В кромешной тьме Замир спустился с лесов и, сгорая от желания, заключил в объятия Умберту. Они улеглись на песок и стали смотреть на звезды, те самые, что Замир изображал на куполе. Умберта указала рукой на небо и тихо сказала:
— Там, на востоке, твой дом.
В звенящей, проникновенной тиши Замир почувствовал, что его сердце расширилось и может вместить в себя счастье, жизнь, целую Вселенную. Лежа рядом с любимой женщиной, он забывал о своем прошлом, о Руджери, как о долгой, изнурительной болезни.
— Ты мой дом, — сказал он, обняв ее еще крепче.
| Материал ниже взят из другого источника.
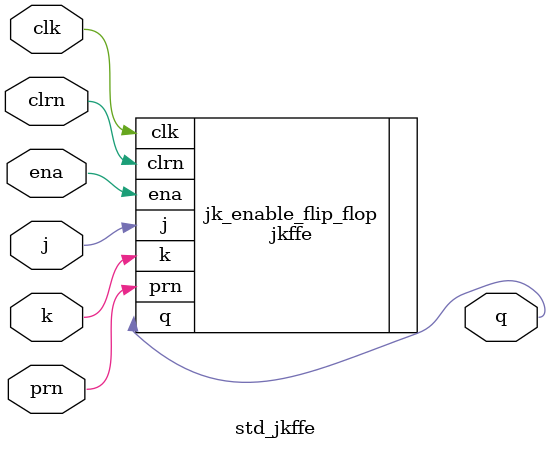
<source format=sv>
module std_jkffe
(
	input j,
	input k,
	input clk,
	input clrn,
	input prn,
	input ena,
	output logic q
);

`ifdef NO_PRIMITIVES

	// In Altera devices, register signals have a set priority.
	// The HDL design should reflect this priority.
	always_ff @(negedge clrn, negedge prn, posedge clk) begin : jk_enable_flip_flop
		// The asynchronous reset signal has highest priority
		if (~clrn) begin
			q <= 1'b0;
		end else if (~prn) begin
			q <= 1'b1;
		end else if(ena) begin
			unique case ({j,k})
				2'b00 :  q <= q;
				2'b01 :  q <= 0;
				2'b10 :  q <= 1;
				2'b11 :  q <= ~q;
			endcase
		end
	end : jk_enable_flip_flop
	
`else
	
	jkffe jk_enable_flip_flop (
		.j(j), 
		.k(k), 
		.clk(clk), 
		.clrn(clrn), 
		.prn(prn),
		.ena(ena), 
		.q(q)
	);
	
`endif

endmodule: std_jkffe
</source>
В такие мгновения он казался Умберте менее закрытым, расположенным к откровенности. Ей не терпелось порасспрашивать его, узнать что-нибудь о его жизни. Больше всего хотелось поговорить о Руджери, об их отношениях, но она не знала, как подступиться к этой теме. Несколько дней тому назад она заметила на шее Замира маленький красный рожок на золотой цепочке и, чтобы начать разговор с нейтральной ноты, поинтересовалась:
— Ты его никогда не снимаешь?
Желая очаровать или же обмануть Умберту, мелодичным голосом, путающимся среди липких нитей удушливой жары, юноша начал свой рассказ, похожий на сказку «Тысячи и одной ночи»:
— История этого рожка удивительна. Долгие годы он неподвижно, спокойно висел на коралловом отростке в водах Красного моря. Однажды в порыве отчаянного голода рожок проглотил морской окунь. Сначала окунь задыхался, пытался освободиться от рожка, но восторженные возгласы других рыб убедили его в том, что с таким приобретением он может стать знаменитостью. Огненно-красные отблески, окрашивавшие чешую, сделали его непохожим на всех остальных. Окуня стали превозносить, как короля. Кроме того, кончик рожка, который высовывался из-под жабр, сводил с ума молоденьких рыбешек.